If you think collecting is hard now . . . look out
If you think collecting is hard now . . . look out
Fixed benefit’ possible
Health care providers may experience a very unwelcome change in the near future if they don’t make it easier for patients to access care, warns Jack Duffy, FHFMA, director and founder of Integrated Revenue Management in Carlsbad, CA. Under the federal Employee Retirement Income Security Act of 1974, Duffy points out, insurance coverage for employees is voluntary, and employers have the ability to go to a "defined contribution" benefit plan.
Under such a plan, he explains, employers provide a fixed benefit amount, and employees have to go out and buy their own insurance. "If we as an industry persist in making it so difficult to use our service, we shouldn’t be surprised if employers withdraw [from providing insurance coverage]," Duffy says. "If we have trouble collecting copays, just think what trouble it would be if we had to collect [entire] balances."
Choosing satisfaction
Employers spend more and more money chasing satisfaction with health care coverage, which is ever elusive, he notes. They may begin to ask themselves, Duffy says, "Why should I put $800 a month into a health care benefit, only to be told daily that it’s the biggest source of [employee] complaints?"
For years, he adds, health care providers have enjoyed the reputation of being more difficult to use than any other service provider in the community. "It shows up every time we poll our populations. We have a universal spot in our heart for the failed transaction. We tend to discount that, ignore it. When you put [hospital] bad debt on your credit report, the general view — including lending officers — is that the health care industry is so bad at this that a medical debt that failed won’t count against you. Everybody’s got them. A rational person would not condemn valued customers to 12 months of suffering, trying to [determine] the relationship between their portion of the cost and that of the insurance while failing to explain how they work together."
This scenario between registrar and patient, Duffy suggests, reflects the current situation:
Registrar: "Did you read your policy?"
Patient: "No. Did you?"
Registrar: "No, but you’re sick and I’m not."
Eliminate the pain’
What consumers would celebrate is a recognition of the deficiencies in the current way of doing business and a dedication industrywide to correct those deficiencies, Duffy says, "so that patients don’t have to struggle for months and years after a health care event just to handle the basic function of payment. We don’t want to optimize a transaction which is in general viewed by our customers as onerous. We don’t want to make it better pain. We want to eliminate the pain."

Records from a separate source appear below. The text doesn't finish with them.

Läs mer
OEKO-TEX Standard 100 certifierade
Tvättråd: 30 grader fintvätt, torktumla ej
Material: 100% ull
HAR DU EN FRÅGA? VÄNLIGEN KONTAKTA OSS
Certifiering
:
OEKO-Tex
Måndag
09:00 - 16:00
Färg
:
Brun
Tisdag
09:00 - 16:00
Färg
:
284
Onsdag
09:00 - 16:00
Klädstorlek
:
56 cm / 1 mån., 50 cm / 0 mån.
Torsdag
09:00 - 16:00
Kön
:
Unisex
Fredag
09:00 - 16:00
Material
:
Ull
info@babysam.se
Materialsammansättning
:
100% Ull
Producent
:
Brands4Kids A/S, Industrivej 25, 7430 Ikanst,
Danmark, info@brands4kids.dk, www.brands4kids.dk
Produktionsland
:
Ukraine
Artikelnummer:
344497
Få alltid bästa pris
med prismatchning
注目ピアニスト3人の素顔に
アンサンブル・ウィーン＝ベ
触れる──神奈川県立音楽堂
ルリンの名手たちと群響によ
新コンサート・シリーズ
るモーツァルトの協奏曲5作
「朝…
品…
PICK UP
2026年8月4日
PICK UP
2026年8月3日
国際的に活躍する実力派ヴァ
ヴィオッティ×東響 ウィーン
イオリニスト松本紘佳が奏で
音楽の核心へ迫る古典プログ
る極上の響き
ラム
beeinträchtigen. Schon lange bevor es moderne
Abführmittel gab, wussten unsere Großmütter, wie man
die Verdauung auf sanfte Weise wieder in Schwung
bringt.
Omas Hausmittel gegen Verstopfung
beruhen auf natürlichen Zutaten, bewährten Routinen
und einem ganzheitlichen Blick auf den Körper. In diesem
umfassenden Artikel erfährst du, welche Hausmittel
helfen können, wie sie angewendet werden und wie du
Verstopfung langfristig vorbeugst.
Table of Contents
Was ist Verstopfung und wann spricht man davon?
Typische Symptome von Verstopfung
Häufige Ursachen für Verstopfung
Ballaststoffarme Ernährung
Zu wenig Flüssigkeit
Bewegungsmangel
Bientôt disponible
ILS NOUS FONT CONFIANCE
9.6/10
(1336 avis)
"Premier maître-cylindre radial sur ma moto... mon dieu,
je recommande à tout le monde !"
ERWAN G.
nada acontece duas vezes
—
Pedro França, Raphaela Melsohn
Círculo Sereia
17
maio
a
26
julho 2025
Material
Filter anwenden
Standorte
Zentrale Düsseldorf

It’s important, Duffy stresses, for access managers to participate in, perhaps initiate, discussions on removing what some call the hassle factor of health care. Even many of the chief financial officers and chief executive officers he meets with, he says, are amazingly unaware of what makes a good access department and why its function is crucial to the institution’s financial well-being. "They’ve never matured," he adds. "They’re still judging the quality of their access departments by the length of the line. [The thinking] is still very primitive at their level."